## TASK GOAL:
Pictures in the data must not be copied, but everything else should be output exactly.

## EXTRACTED INFORMATION:
□ □ □ □ □ □ □

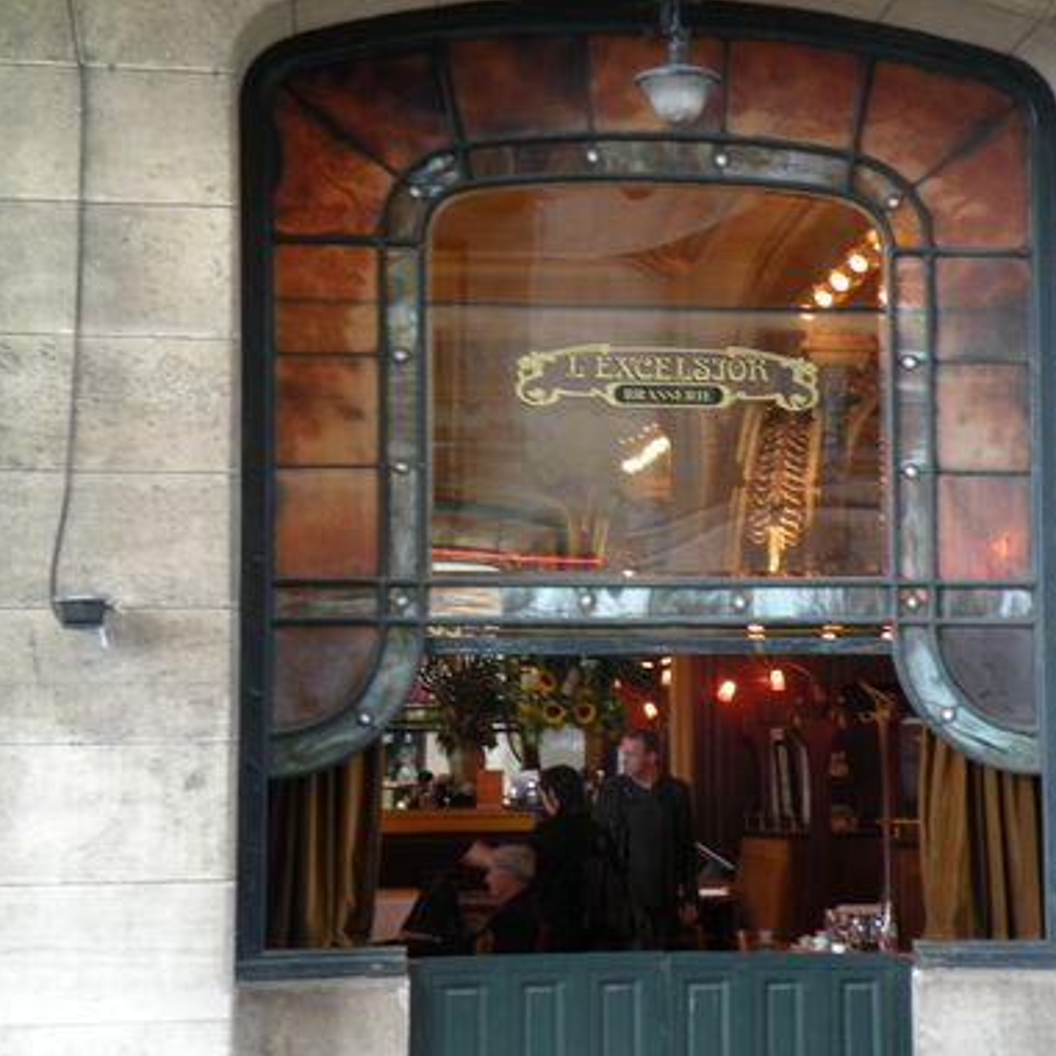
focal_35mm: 90
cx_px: 696
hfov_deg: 19.2
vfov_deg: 19.3
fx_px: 3106
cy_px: 528
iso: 64
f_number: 4
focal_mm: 13.4
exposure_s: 1/12
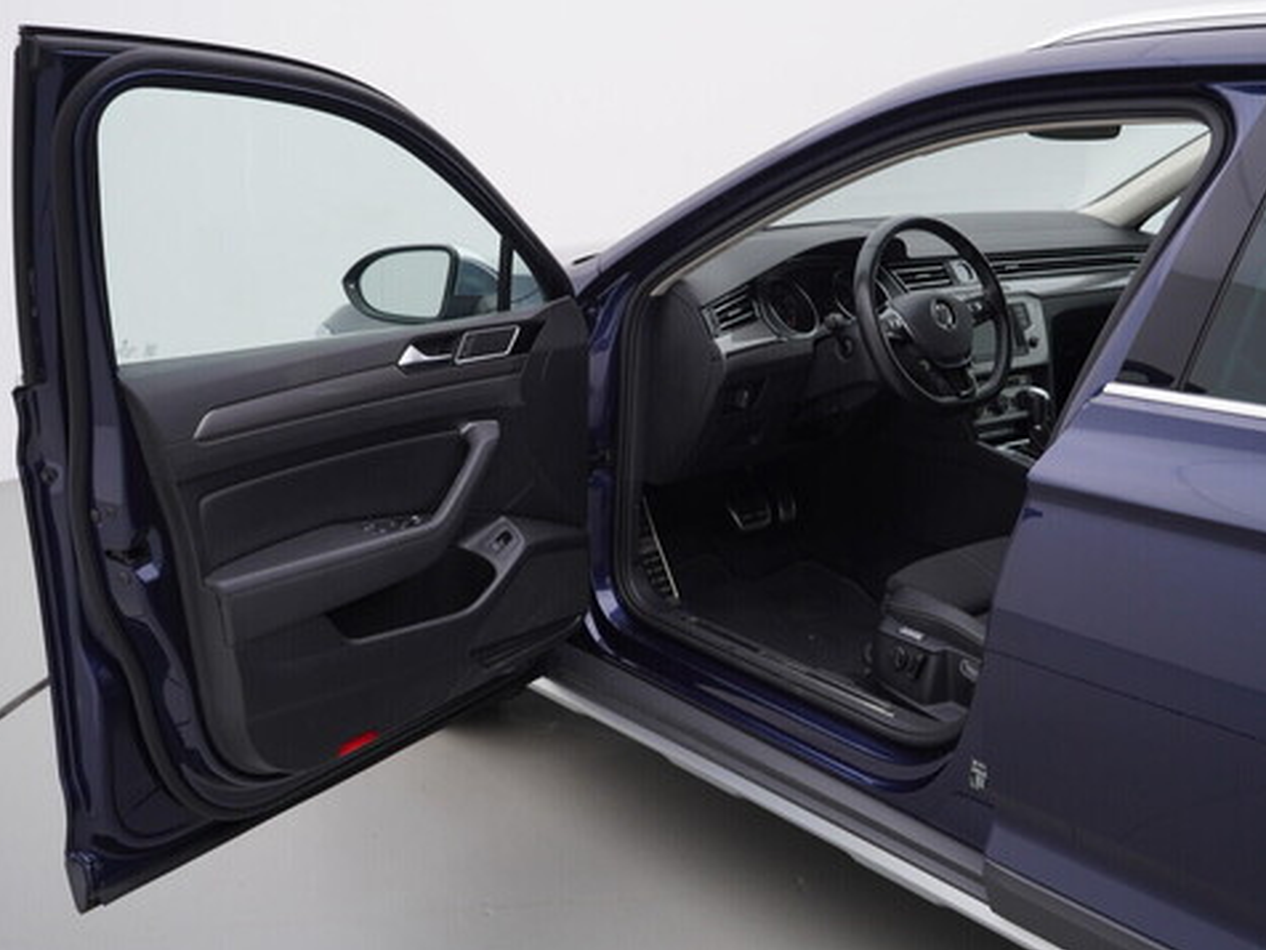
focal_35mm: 40
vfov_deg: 36.0
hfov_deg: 46.8
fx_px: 1463
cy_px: 464
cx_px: 625
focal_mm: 24
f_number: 4
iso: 125
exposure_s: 1/80
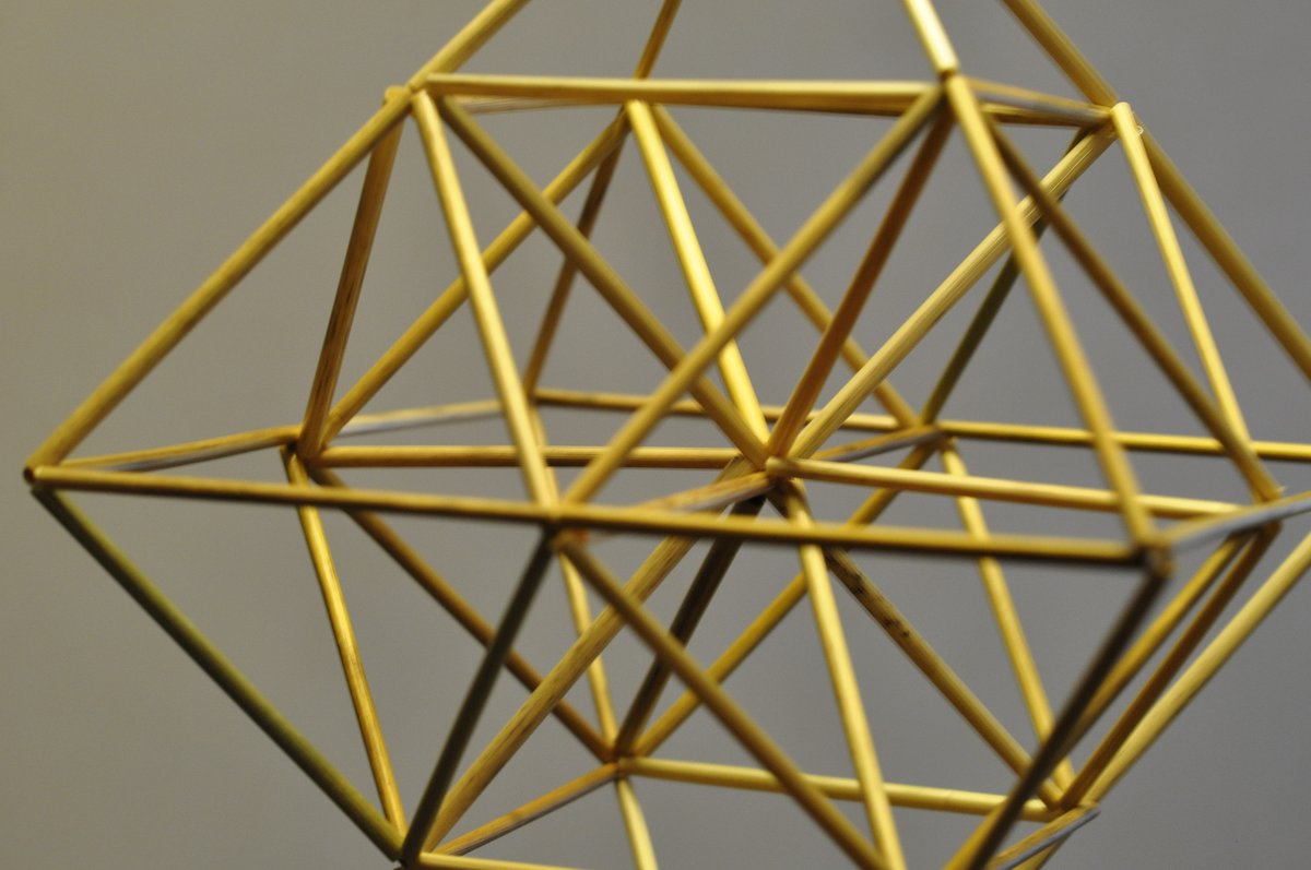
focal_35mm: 75
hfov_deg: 27.0
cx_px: 656
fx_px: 2728
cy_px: 435
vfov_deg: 18.1
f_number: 6.3
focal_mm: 50
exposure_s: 1/10
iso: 800
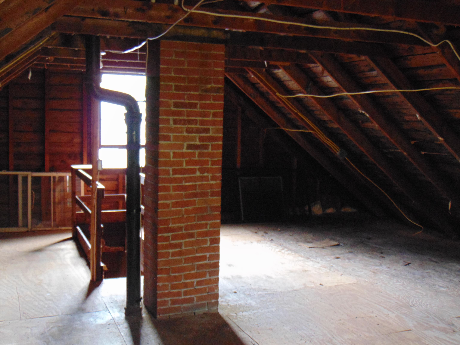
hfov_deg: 44.8
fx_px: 558
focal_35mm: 42
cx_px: 230
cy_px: 172
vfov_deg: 34.3
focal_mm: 7.6
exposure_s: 1/13
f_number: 3.3
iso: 400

□ □ □ □ □ □ □

## YOUR RESPONSE:
focal_35mm: 90
cx_px: 696
hfov_deg: 19.2
vfov_deg: 19.3
fx_px: 3106
cy_px: 528
iso: 64
f_number: 4
focal_mm: 13.4
exposure_s: 1/12
focal_35mm: 40
vfov_deg: 36.0
hfov_deg: 46.8
fx_px: 1463
cy_px: 464
cx_px: 625
focal_mm: 24
f_number: 4
iso: 125
exposure_s: 1/80
focal_35mm: 75
hfov_deg: 27.0
cx_px: 656
fx_px: 2728
cy_px: 435
vfov_deg: 18.1
f_number: 6.3
focal_mm: 50
exposure_s: 1/10
iso: 800
hfov_deg: 44.8
fx_px: 558
focal_35mm: 42
cx_px: 230
cy_px: 172
vfov_deg: 34.3
focal_mm: 7.6
exposure_s: 1/13
f_number: 3.3
iso: 400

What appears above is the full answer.